I think a more closed list will make it more likely that only one vision
appears in the code, it will make for particularly ridged and inflexible
code designs and few if any divergent options for users. This is only
based on what I've seen so far though, perhaps notifications are a
particularly ridged kind of problem.
Although you do see in other company's software the lack of
configuration options. It's often said that the democratic consensus
process in FOSS makes for a unique kind of application flexibility.
> Besides, I don't think effective design would come from purely
> freeform participation. At the moment, I have final signoff of
> specifications coming from the design team into Ubuntu.

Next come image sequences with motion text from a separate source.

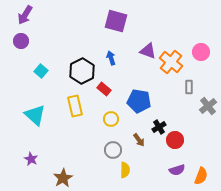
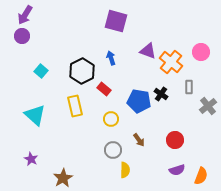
purple circle: moved 1 px right, 5 px up
black cross: moved 2 px right, 33 px up; rotated 24 degrees counterclockwise
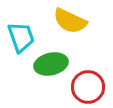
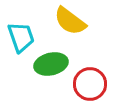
yellow semicircle: rotated 12 degrees clockwise
red circle: moved 2 px right, 3 px up
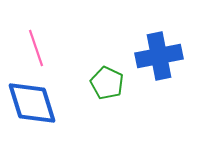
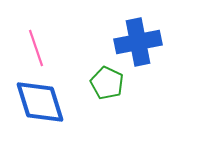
blue cross: moved 21 px left, 14 px up
blue diamond: moved 8 px right, 1 px up
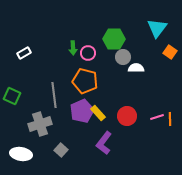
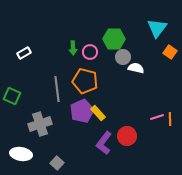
pink circle: moved 2 px right, 1 px up
white semicircle: rotated 14 degrees clockwise
gray line: moved 3 px right, 6 px up
red circle: moved 20 px down
gray square: moved 4 px left, 13 px down
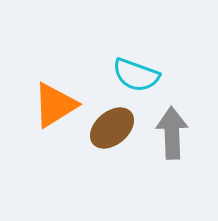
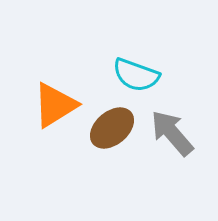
gray arrow: rotated 39 degrees counterclockwise
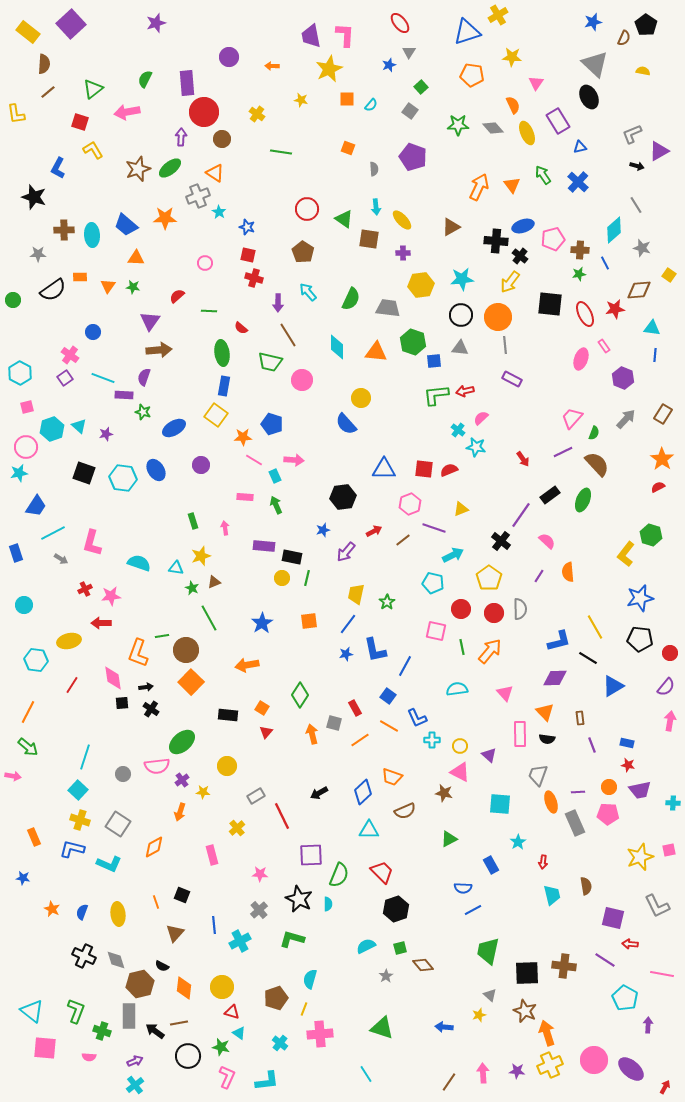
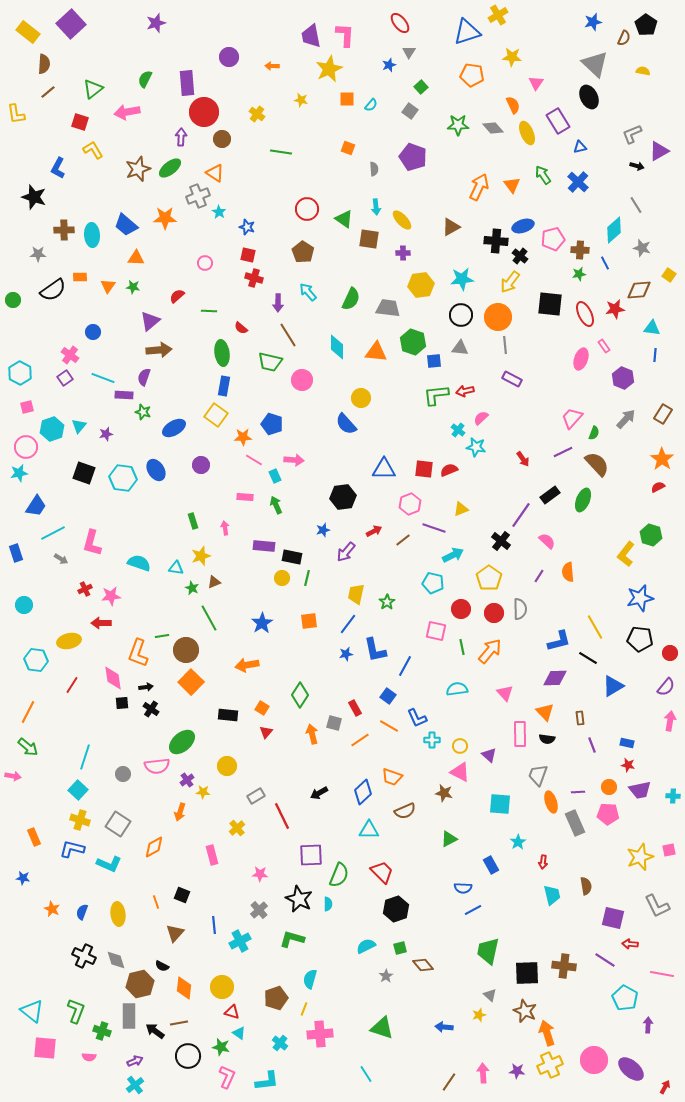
purple triangle at (150, 321): rotated 15 degrees clockwise
cyan triangle at (79, 426): rotated 28 degrees clockwise
purple cross at (182, 780): moved 5 px right
cyan cross at (673, 803): moved 7 px up
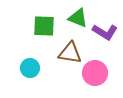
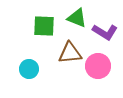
green triangle: moved 1 px left
brown triangle: rotated 15 degrees counterclockwise
cyan circle: moved 1 px left, 1 px down
pink circle: moved 3 px right, 7 px up
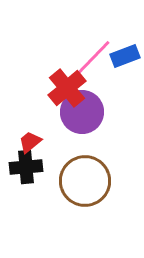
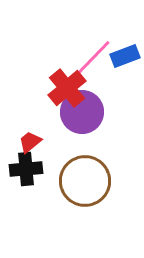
black cross: moved 2 px down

This is the nature of economics, not design. "Them that pays are them
that chooses". It's a similar problem at Red Hat. too many end users are
not able or invited to participate directly in paying for development
and what we end up with is one person signing off on their own vision
with very little pressure to serve end users needs as end users see
them.
I know your a really good guy Mark and you do think of end users. That's
what makes Ubuntu really great and it's what makes the community worth
participating in for me. But the nature of users will change and there
will be many kinds of users to consider and your signing for all of
them.
> There is collaboration and consensus in many elements of the work, but
> to the extent that decisions are taken in that final signoff they are
> final and binding. And that will remain true even when someone else
> takes over from me.
There is a certain difference between the work that is signed off to be
developed by Canonical and the choices made when compiling the defaults
for the distribution.
I think: "It's your money, it's your code to develop"

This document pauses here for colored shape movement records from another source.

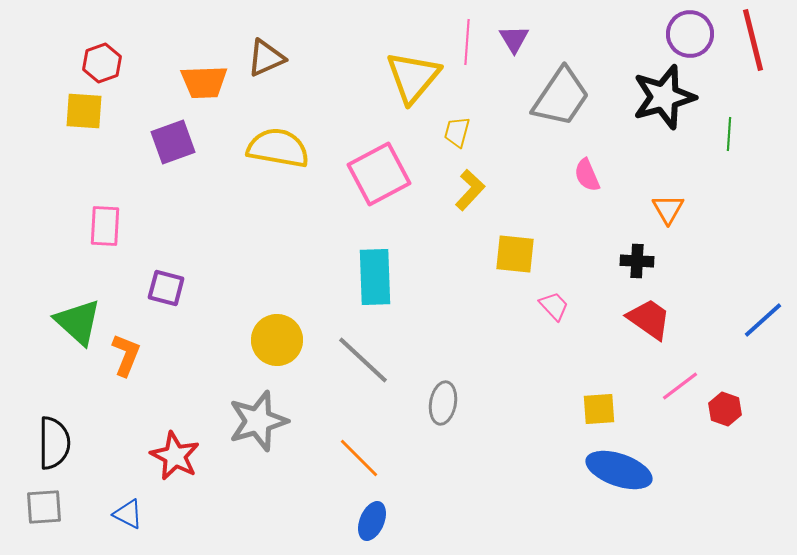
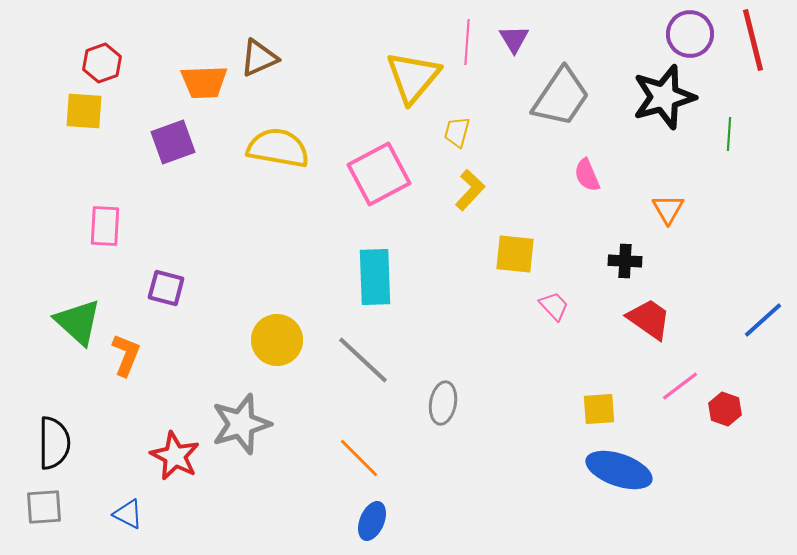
brown triangle at (266, 58): moved 7 px left
black cross at (637, 261): moved 12 px left
gray star at (258, 421): moved 17 px left, 3 px down
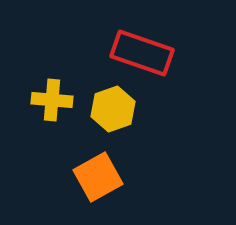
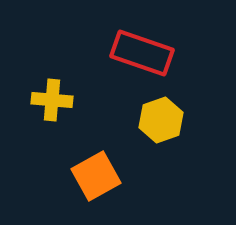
yellow hexagon: moved 48 px right, 11 px down
orange square: moved 2 px left, 1 px up
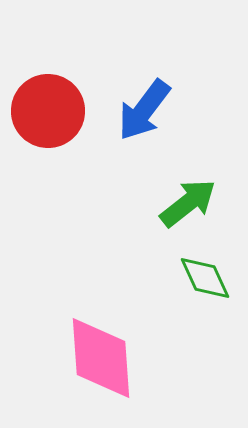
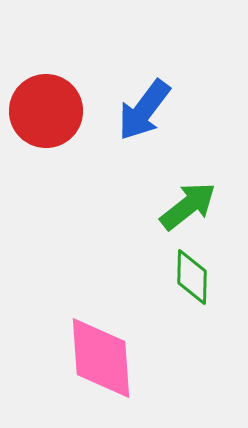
red circle: moved 2 px left
green arrow: moved 3 px down
green diamond: moved 13 px left, 1 px up; rotated 26 degrees clockwise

For choices about the distribution, I'd like to leave that open to the
community technical board.
I believe it'll still be important to consider the kind of consensus we
build in the community and how much of development is done within the
community, as opposed to outside and then transplanted in later with all
the anti-inflammatories required to suppress community rejection.
Conflict during the process is so much more healthier than conflict
after it's finished development.
I hope these thoughts are useful to you Mark.